The eastern seaboard of the USA, from Connecticut up to southern Maine, has a number of old-growth forests interspersed with large tracts of what looks like old forest. But in many cases these forests date back less than a century and, as described by Foster (1999) and Foster & Aber (2004), are the latest version of the landscape in a long series of human-induced changes.
Early indigenous people of the eastern seaboard were comparatively few in number but given their skills in manipulating fire, it is highly likely that they had a significant effect on the forest. Certainly, around their habitations, they cleared areas that are recorded as being a few tens of miles in width. It is also highly likely (though not universally agreed) that their influence on the landscape was much wider, resulting in widespread alteration of the landscape, changing the density and species of trees, and creating more clearings over large areas.

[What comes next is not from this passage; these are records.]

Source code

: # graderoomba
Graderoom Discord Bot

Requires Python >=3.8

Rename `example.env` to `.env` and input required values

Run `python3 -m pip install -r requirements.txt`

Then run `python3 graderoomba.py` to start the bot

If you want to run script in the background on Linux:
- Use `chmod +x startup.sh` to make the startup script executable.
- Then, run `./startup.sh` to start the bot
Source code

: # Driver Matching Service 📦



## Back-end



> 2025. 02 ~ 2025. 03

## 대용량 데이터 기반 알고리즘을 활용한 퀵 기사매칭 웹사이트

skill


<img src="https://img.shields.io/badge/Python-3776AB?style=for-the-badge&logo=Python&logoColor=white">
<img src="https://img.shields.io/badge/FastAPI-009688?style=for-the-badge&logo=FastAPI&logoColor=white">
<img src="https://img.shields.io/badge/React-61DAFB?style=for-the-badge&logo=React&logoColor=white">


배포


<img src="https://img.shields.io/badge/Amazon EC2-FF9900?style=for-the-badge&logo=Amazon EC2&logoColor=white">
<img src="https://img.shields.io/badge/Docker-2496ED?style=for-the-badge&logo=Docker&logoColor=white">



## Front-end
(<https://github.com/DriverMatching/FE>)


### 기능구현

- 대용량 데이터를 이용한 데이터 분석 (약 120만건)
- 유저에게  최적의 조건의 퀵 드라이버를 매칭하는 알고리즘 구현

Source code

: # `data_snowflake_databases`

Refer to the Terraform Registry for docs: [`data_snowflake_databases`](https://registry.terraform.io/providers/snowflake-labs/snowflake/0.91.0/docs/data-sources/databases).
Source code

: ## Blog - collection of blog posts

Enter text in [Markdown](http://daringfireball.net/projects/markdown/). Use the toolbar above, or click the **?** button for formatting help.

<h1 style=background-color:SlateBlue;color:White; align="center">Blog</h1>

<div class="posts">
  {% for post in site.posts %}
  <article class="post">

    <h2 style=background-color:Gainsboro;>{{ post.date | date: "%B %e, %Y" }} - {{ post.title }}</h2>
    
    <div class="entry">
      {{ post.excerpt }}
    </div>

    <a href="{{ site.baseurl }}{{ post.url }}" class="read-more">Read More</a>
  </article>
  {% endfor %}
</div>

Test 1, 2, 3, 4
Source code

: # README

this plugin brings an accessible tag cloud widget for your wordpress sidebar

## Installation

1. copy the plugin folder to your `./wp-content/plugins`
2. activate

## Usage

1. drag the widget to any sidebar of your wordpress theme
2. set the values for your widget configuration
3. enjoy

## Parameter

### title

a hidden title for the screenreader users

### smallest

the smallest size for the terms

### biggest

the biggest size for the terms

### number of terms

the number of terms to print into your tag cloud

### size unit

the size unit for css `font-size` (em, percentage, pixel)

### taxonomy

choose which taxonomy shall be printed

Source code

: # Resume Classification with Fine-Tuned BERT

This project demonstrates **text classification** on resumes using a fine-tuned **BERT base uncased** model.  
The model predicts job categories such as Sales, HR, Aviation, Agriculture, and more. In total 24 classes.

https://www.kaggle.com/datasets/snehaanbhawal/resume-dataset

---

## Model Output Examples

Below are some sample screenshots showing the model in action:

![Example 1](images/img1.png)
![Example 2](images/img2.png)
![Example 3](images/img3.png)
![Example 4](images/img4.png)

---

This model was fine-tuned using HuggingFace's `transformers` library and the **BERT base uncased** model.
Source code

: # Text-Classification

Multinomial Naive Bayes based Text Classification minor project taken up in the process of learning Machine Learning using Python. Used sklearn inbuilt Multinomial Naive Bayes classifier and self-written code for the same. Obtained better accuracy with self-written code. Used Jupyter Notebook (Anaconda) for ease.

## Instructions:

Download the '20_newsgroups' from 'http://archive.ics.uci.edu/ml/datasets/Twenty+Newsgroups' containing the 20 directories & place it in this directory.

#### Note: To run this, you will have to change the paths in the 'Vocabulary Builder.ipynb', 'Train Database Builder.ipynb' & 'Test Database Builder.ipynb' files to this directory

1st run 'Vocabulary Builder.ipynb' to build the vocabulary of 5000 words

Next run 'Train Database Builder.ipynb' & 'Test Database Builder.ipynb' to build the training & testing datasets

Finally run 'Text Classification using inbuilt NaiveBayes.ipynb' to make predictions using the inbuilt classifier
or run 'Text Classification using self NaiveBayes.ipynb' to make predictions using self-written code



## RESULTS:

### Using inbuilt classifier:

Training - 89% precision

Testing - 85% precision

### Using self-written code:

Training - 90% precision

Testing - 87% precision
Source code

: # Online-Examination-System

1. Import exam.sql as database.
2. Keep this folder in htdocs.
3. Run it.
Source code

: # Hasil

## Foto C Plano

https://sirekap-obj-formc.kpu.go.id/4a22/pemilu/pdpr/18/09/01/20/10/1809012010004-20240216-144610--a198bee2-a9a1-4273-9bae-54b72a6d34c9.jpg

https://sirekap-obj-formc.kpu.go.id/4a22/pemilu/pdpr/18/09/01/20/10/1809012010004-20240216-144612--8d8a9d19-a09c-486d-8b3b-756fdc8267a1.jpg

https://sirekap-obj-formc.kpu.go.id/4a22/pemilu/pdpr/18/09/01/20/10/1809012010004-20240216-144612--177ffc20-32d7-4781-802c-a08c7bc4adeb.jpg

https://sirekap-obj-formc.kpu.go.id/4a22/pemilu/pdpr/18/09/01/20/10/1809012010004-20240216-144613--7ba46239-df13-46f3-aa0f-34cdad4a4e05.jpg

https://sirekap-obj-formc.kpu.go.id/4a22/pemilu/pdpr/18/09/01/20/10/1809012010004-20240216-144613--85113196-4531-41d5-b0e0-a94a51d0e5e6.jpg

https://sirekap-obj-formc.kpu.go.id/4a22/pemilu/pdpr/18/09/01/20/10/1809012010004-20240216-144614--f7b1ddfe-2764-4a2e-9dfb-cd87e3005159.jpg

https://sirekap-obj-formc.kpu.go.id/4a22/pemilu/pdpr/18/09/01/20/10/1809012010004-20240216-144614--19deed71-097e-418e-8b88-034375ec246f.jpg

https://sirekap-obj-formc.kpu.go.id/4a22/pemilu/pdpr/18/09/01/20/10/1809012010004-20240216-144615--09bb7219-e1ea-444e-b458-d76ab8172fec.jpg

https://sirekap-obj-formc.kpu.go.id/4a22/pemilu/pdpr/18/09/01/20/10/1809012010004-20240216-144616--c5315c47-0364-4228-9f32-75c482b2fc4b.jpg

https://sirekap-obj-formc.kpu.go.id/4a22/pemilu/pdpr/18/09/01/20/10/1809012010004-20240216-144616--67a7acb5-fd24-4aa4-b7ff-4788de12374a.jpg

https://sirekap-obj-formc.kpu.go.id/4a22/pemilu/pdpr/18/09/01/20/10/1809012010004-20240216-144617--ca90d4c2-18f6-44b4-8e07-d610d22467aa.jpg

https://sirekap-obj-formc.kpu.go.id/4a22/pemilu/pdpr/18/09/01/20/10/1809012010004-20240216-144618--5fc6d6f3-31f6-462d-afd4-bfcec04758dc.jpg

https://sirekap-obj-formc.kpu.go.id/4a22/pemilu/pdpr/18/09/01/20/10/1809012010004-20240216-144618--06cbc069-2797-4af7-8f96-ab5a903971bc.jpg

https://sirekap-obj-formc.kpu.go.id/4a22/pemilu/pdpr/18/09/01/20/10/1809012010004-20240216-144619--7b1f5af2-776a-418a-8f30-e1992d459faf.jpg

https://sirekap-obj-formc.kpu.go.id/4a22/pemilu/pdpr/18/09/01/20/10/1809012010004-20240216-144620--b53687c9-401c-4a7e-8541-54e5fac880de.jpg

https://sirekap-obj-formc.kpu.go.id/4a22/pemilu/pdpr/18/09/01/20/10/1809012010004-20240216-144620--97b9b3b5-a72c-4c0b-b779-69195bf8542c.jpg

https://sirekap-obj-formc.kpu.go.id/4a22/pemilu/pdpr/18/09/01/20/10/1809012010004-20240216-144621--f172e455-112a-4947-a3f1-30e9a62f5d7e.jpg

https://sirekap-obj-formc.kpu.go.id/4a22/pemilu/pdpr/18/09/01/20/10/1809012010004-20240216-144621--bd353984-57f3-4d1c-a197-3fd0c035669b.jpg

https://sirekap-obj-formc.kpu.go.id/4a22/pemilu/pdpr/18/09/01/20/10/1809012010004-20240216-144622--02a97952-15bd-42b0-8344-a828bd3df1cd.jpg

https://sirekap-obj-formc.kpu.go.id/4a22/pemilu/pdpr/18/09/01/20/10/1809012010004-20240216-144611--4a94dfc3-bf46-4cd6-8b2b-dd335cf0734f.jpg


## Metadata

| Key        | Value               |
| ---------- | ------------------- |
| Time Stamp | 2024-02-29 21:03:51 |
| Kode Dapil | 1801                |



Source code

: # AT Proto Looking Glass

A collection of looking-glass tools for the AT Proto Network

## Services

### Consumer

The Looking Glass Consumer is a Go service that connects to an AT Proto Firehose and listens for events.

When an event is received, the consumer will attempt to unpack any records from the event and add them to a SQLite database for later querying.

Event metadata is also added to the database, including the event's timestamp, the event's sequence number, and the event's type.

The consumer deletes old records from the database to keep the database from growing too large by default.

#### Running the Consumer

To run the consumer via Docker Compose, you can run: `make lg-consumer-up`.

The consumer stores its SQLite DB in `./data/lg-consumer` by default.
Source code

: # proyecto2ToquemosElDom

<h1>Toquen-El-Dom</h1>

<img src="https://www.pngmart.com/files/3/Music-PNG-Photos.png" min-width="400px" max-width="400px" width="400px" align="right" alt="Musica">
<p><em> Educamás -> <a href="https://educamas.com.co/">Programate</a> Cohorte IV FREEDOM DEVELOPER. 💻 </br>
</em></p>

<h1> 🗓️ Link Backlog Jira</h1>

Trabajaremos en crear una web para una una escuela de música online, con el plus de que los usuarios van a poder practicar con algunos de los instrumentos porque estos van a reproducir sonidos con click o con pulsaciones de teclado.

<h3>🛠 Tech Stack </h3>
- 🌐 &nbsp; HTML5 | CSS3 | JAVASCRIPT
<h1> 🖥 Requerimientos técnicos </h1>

Archaeological remains of the Iroquois in eastern North America are associated with high charcoal levels and a change from beech Fagus grandifolia and sugar maple Acer saccharum to oaks and white pine Pinus strobus.Thiscreated the first 'artificial' landscape of New England.
The arrival of Europeans took this change much further with a rapid and larger-scale conversion of the forest into agricultural land. By the early 1800s more than 60% of the land was in open fields, with the forest remaining as scattered small woodlands. This taming of the landscape was possible (and necessary) due to the small, evenly spread population, having to live off the landscape. So much woodland was removed that by the mid 1850s, wood for everyday use and heating was in short supply and highly sought-after (Foster, 1999).
Beginning in 1830 the industrial revolution arrived, leading to a steady abandonment of the hard-won agricultural land. People moved to the growing urban areas, others migrated westwards to better land or the lure of the gold fields even further west. We have a unique window into this time of abandonment, as Foster (1999) shows, through the prolific journals of Henry Thoreau (1817-1862) who lived in New England as agriculture was on the wane. Land that over two centuries had been made suitable for productive agriculture was now abandoned. This led to an inevitable successional change as weeds, scrub and finally trees invaded the former farmland. White pine, pitch pine P. rigida, red cedar Juniperus virginiana were the commonest pioneers, with red maple Acer rubrum or birches on ploughed land. With time, oak came to dominate these pine forests, and they acquired the look of antiquity, yet old walls, piles of rocks moved from fields, ruined buildings and other artefacts in these forests attest to their former agricultural background (Fig. 9.16).